Prenez la responsabilité de prendre soin de vous. Prendre soin de soi doit être défini comme une responsabilité, même si vous regardez un film, lisez un livre ou suivez des cours de yoga hebdomadaires. « Nous ne parlons pas de souhaits, qui sont facultatifs », précise Mme Vock. « Nous parlons de besoins, ils doivent donc être à l’ordre du jour. Parler d’autosoins en termes de besoins aide les gens à s’éloigner des sentiments de culpabilité et d’égoïsme qui reviennent souvent chez les partenaires en matière de soins médicaux. »

Prévoyez du temps pour prendre soin de vous dans votre routine. Prendre soin de soi n’est pas quelque chose qui se fait tout seul. Vous devez l’intégrer dans votre programme hebdomadaire. « Le simple fait d’inscrire chaque jour une pause de cinq minutes dans votre agenda peut vous aider », affirme Mme Vock, qui entend souvent les partenaires en matière de soins médicaux dire qu’ils n’ont pas le temps de faire quoi que ce soit pour eux-mêmes. « Vous pouvez faire un exercice de respiration, lire ou vous promener. Tout est important », explique-t-elle.

Ayez des conversations ouvertes et honnêtes. La communication entre la personne atteinte de démence et son partenaire en matière de soins médicaux est essentielle. Les partenaires en matière de soins médicaux font parfois des suppositions sur les besoins ou les souhaits de lapersonne dont ils s’occupent, sans vraiment lui parler. Cela peut entraîner des frustrations et des malentendus entre les deux parties à un moment où la vie est déjà difficile. « Si possible, discutez avec la personne dont vous vous occupez. Expliquez ouvertement ce qui a changé et comment vous pouvez travailler ensemble pour faire avancer ce plan de soins, afin que vous n’ayez pas l’impression d’être seul à essayer de tout résoudre. »

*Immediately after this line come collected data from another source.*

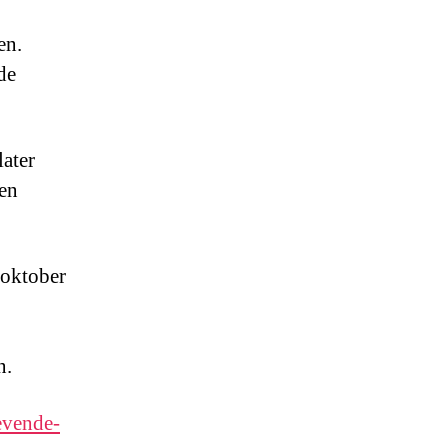
en.
de
later
gen
 oktober
n.
evende-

La plus grande récompense de Mme Vock est de voir à quel point cela change les choses lorsque les partenaires en matière de soins médicaux disposent des renseignements et du soutien nécessaires pour ajouter l’autosoin à leur agenda. « Lorsqu’ils se rendent compte que cela les aide vraiment à se sentir mieux, ils commencent à faire des choses qu’ils aiment et, par extension, cela change aussi les choses pour la personne dont ils s’occupent ».